1° L'affichage ou la diffusion de la décision prononcée dans les conditions prévues par l'article 131-35 du code pénal. »

Article 35

« La vérité du fait diffamatoire, mais seulement quand il est relatif aux fonctions, pourra être établie par les voies ordinaires, dans le cas d'imputations contre les corps constitués, les armées de terre, de mer ou de l'air, les administrations publiques et contre toutes les personnes énumérées dans l'article 31.

La vérité des imputations diffamatoires et injurieuses pourra être également établie contre les directeurs ou administrateurs de toute entreprise industrielle, commerciale ou financière, faisant publiquement appel à l'épargne ou au crédit.

La vérité des faits diffamatoires peut toujours être prouvée, sauf :

a) Lorsque l'imputation concerne la vie privée de la personne ;

b) Lorsque l'imputation se réfère à des faits qui remontent à plus de dix années ;

c) Lorsque l'imputation se réfère à un fait constituant une infraction amnistiée ou prescrite, ou qui a donné lieu à une condamnation effacée par la réhabilitation ou la révision ;

Les deux alinéas a et b qui précèdent ne s'appliquent pas lorsque les faits sont prévus et réprimés par les articles 222-23 à 222-32 et 227-22 à 227-27 du code pénal et ont été commis contre un mineur.

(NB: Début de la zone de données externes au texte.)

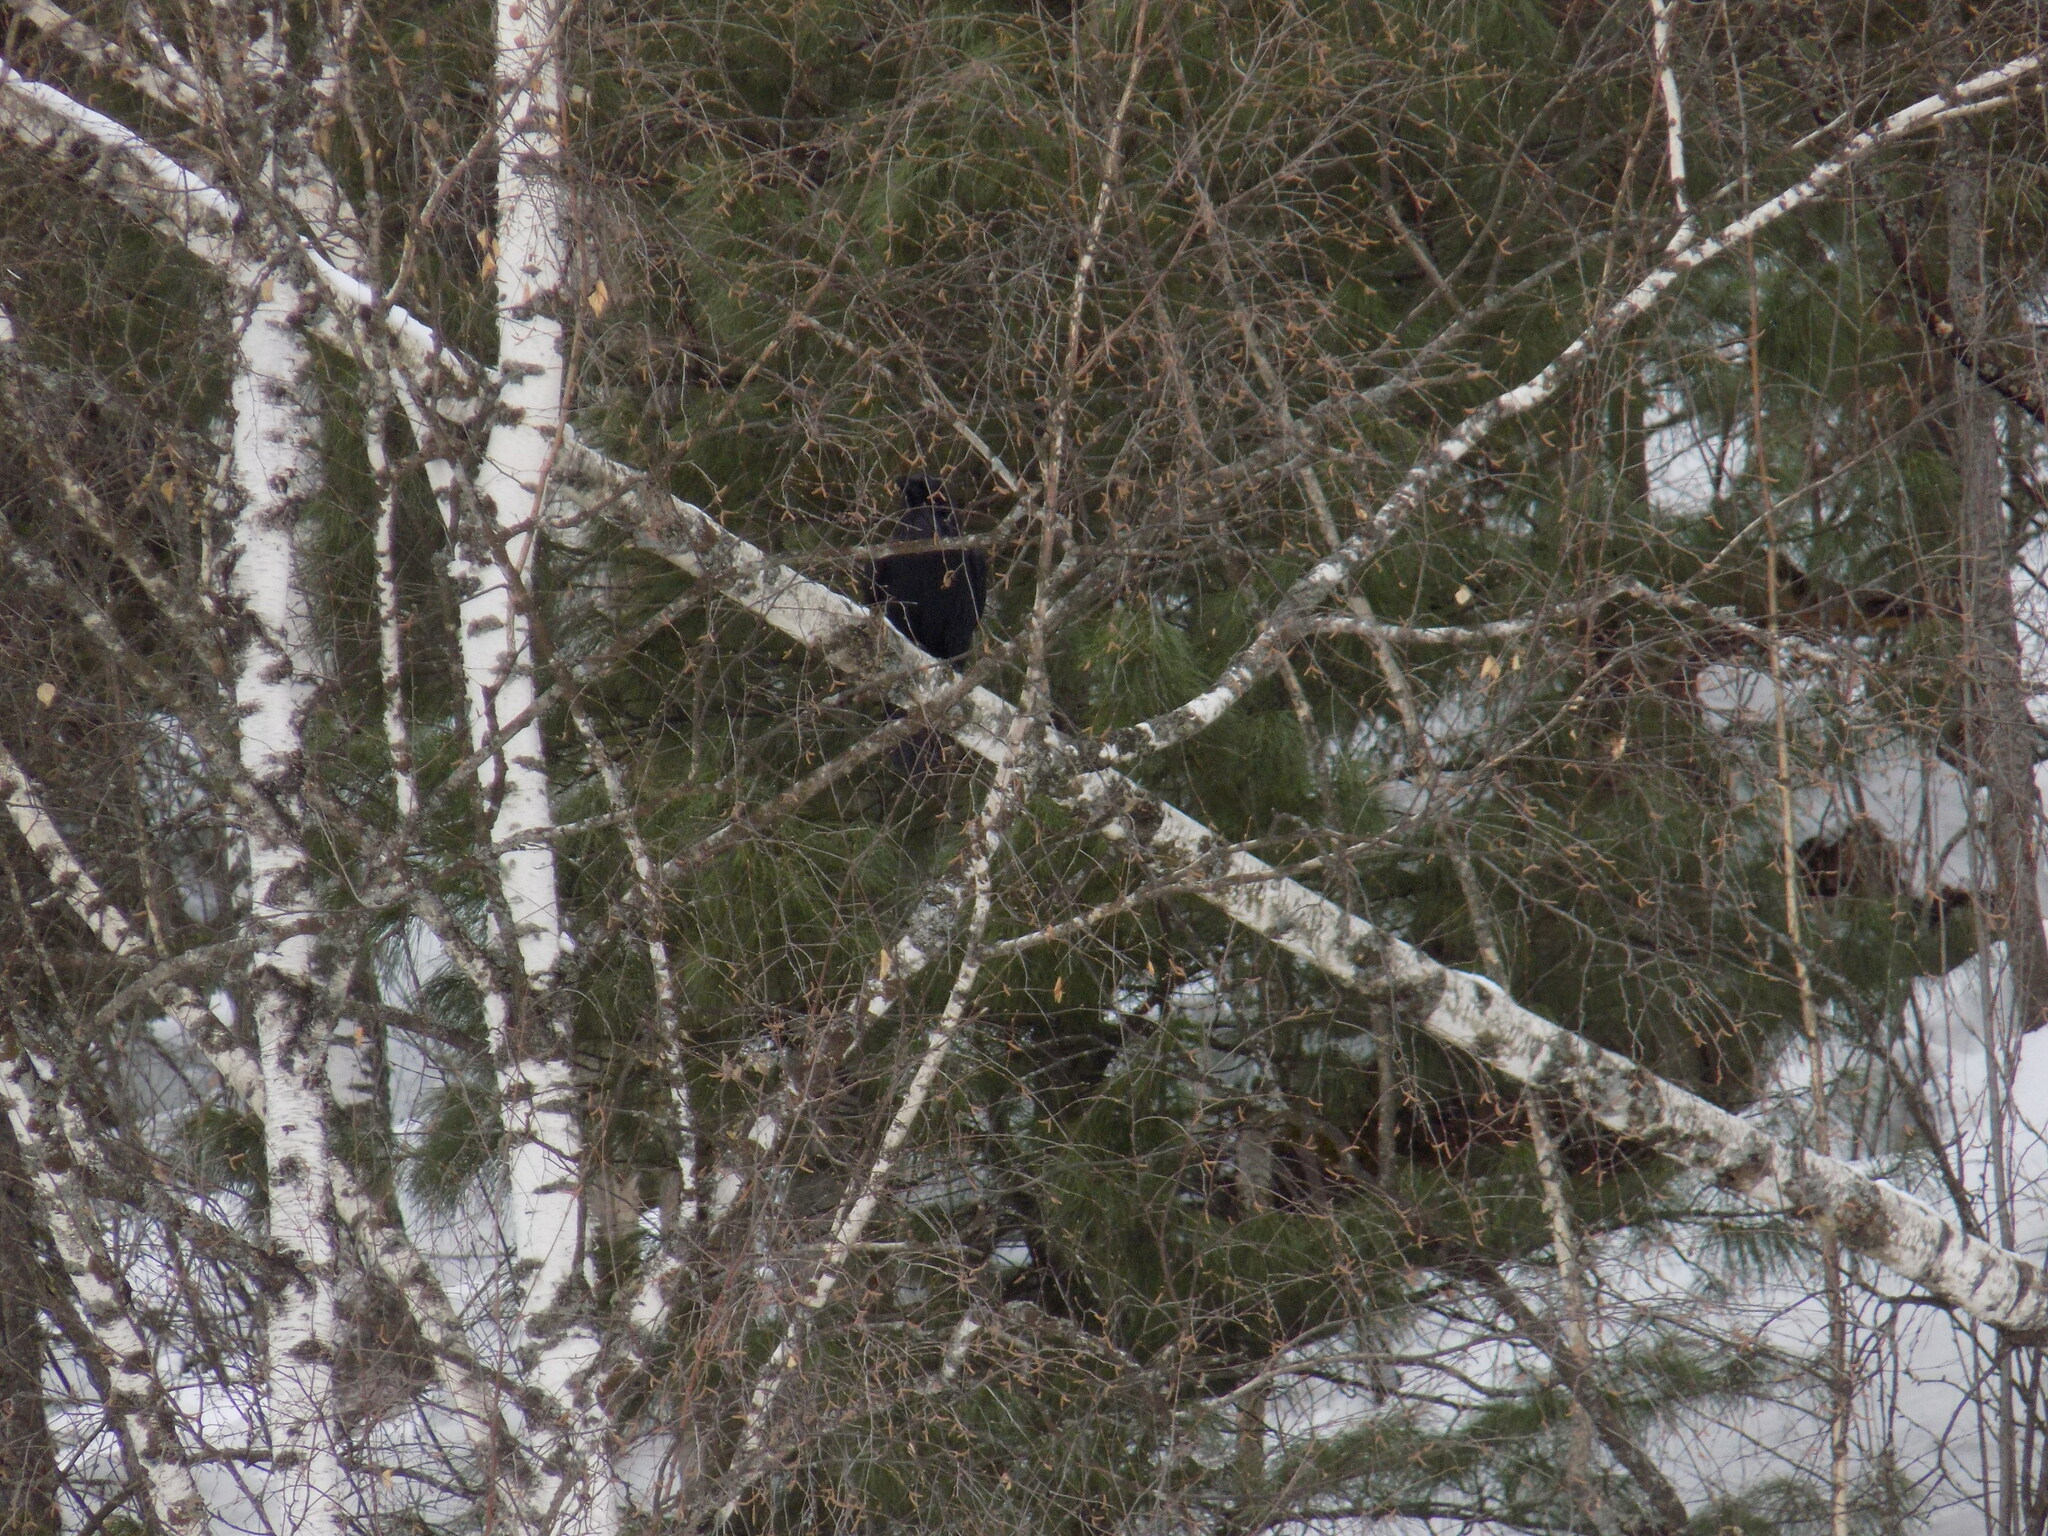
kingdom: Animalia
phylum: Chordata
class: Aves
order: Passeriformes
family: Corvidae
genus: Corvus
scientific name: Corvus corax
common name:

Dans les cas prévus aux deux paragraphes précédents, la preuve contraire est réservée. Si la preuve du fait diffamatoire est rapportée, le prévenu sera renvoyé des fins de la plainte.

Dans toute autre circonstance et envers toute autre personne non qualifiée, lorsque le fait imputé est l'objet de poursuites commencées à la requête du ministère public, ou d'une plainte de la part du prévenu, il sera, durant l'instruction qui devra avoir lieu, sursis à la poursuite et au jugement du délit de diffamation. »

Article 42

« Seront passibles, comme auteurs principaux des peines qui constituent la répression des crimes et délits commis par la voie de la presse, dans l'ordre ci-après, savoir :

1° Les directeurs de publications ou éditeurs, quelles que soient leurs professions ou leurs dénominations, et, dans les cas prévus au deuxième alinéa de l'article 6, de les codirecteurs de la publication ;

2° A leur défaut, les auteurs ;

3° A défaut des auteurs, les imprimeurs ;

4° A défaut des imprimeurs, les vendeurs, les distributeurs et afficheurs.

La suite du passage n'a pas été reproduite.